[Activity]
Go through the material below, count the lines with the word "added", and reply with the count alone.
[Supplied data Boundary: Start]
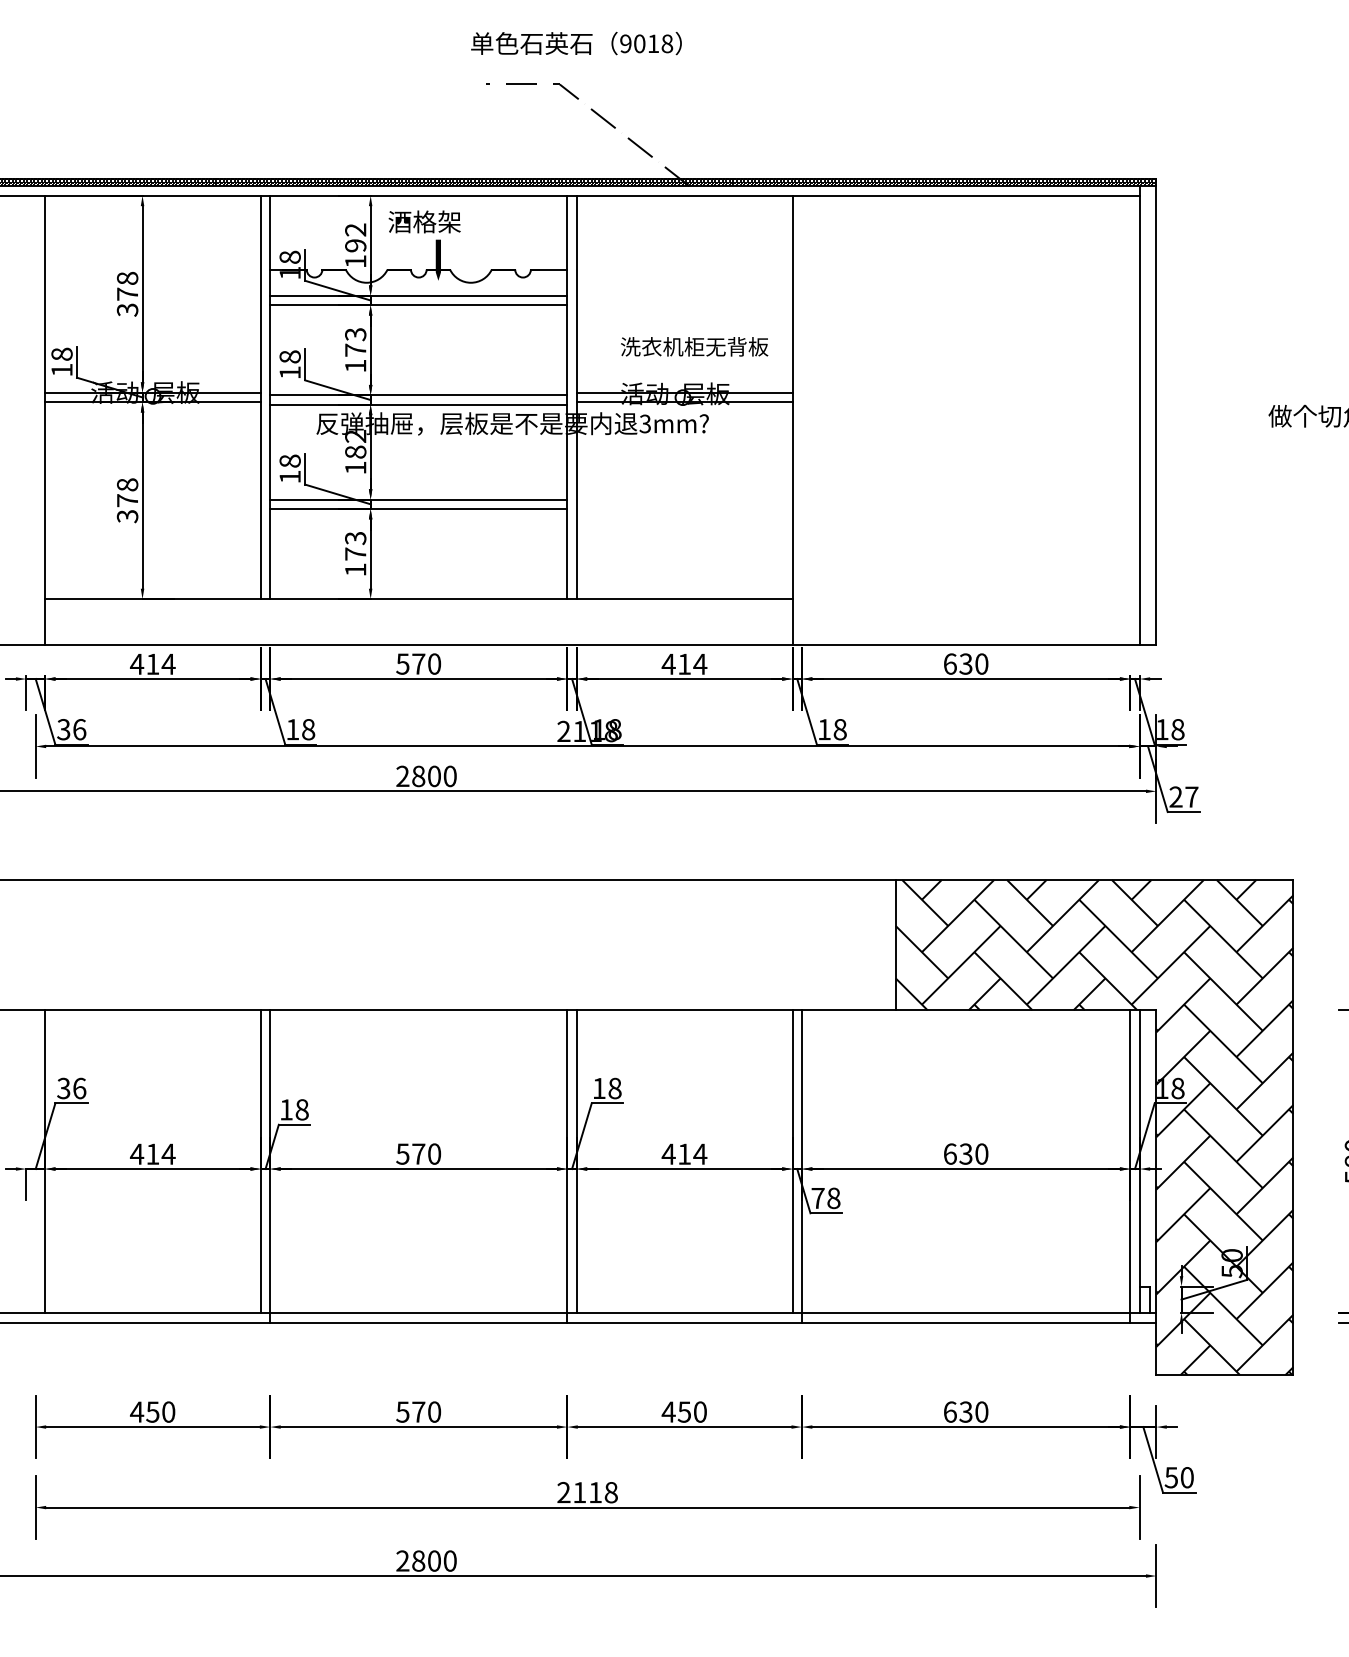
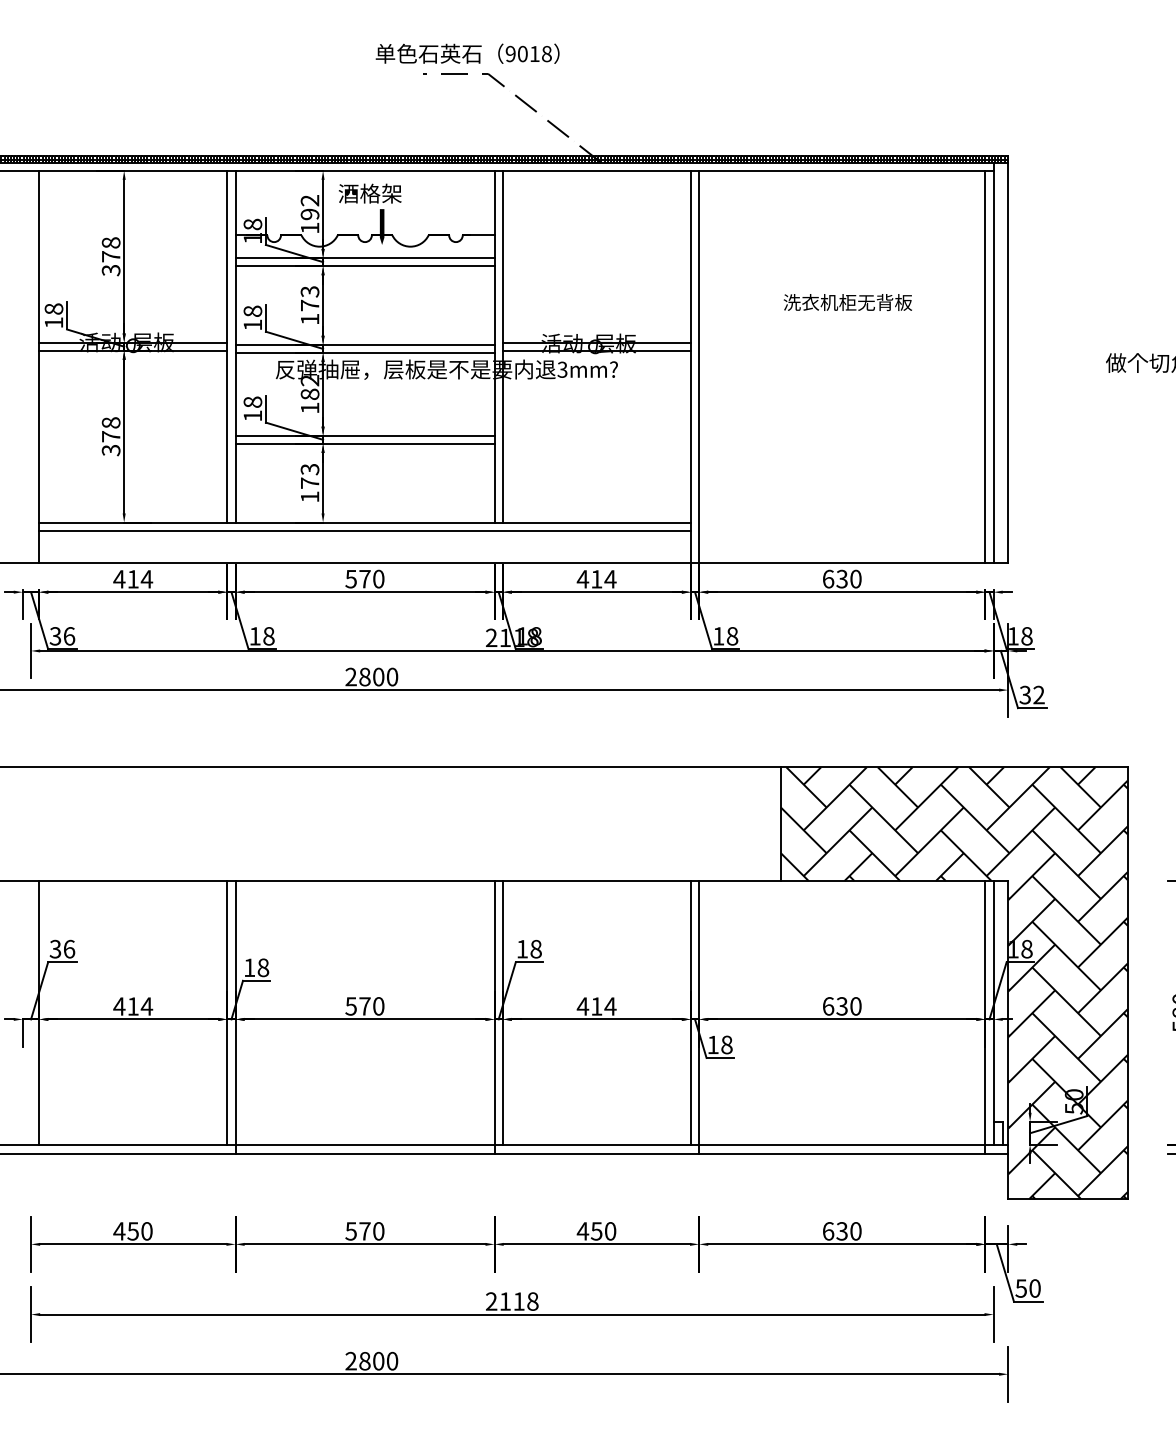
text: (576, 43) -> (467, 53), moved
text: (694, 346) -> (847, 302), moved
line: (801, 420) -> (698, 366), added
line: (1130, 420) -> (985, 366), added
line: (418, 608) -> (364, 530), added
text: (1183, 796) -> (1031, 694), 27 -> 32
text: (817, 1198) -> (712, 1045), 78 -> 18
[Supplied data Boundary: End]
[Supplied data Boundary: Start]
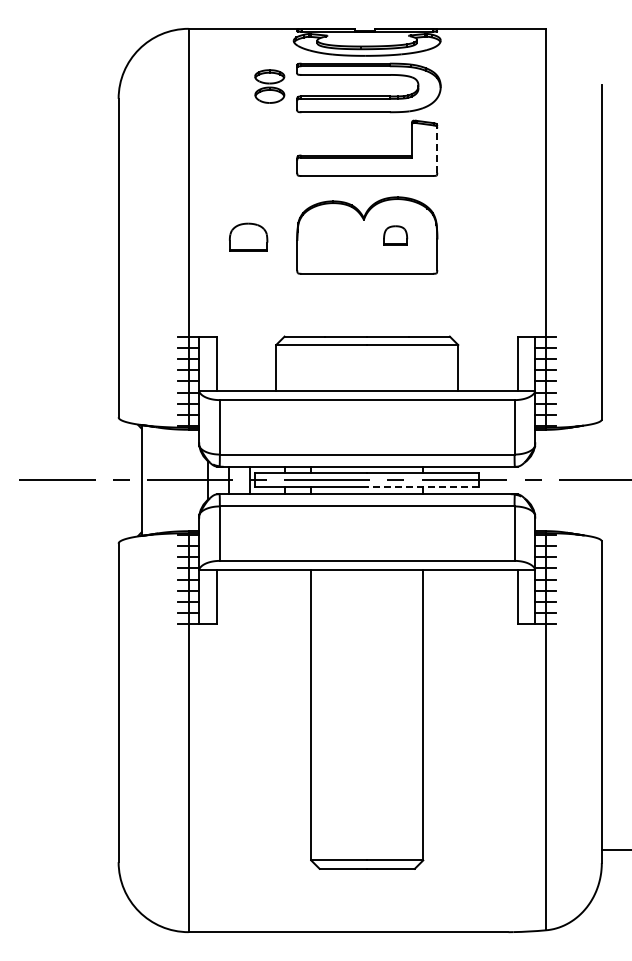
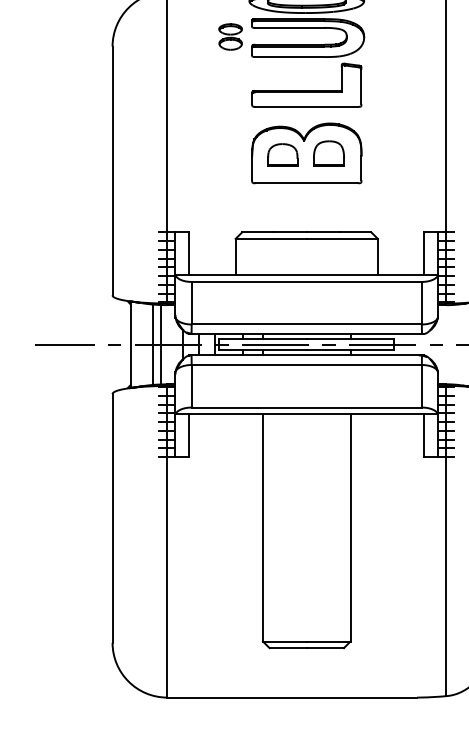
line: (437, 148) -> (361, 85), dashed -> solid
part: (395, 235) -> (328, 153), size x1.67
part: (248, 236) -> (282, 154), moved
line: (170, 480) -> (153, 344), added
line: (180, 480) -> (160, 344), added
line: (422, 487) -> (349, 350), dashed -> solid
[Supplied data Boundary: End]
[Your solution]
5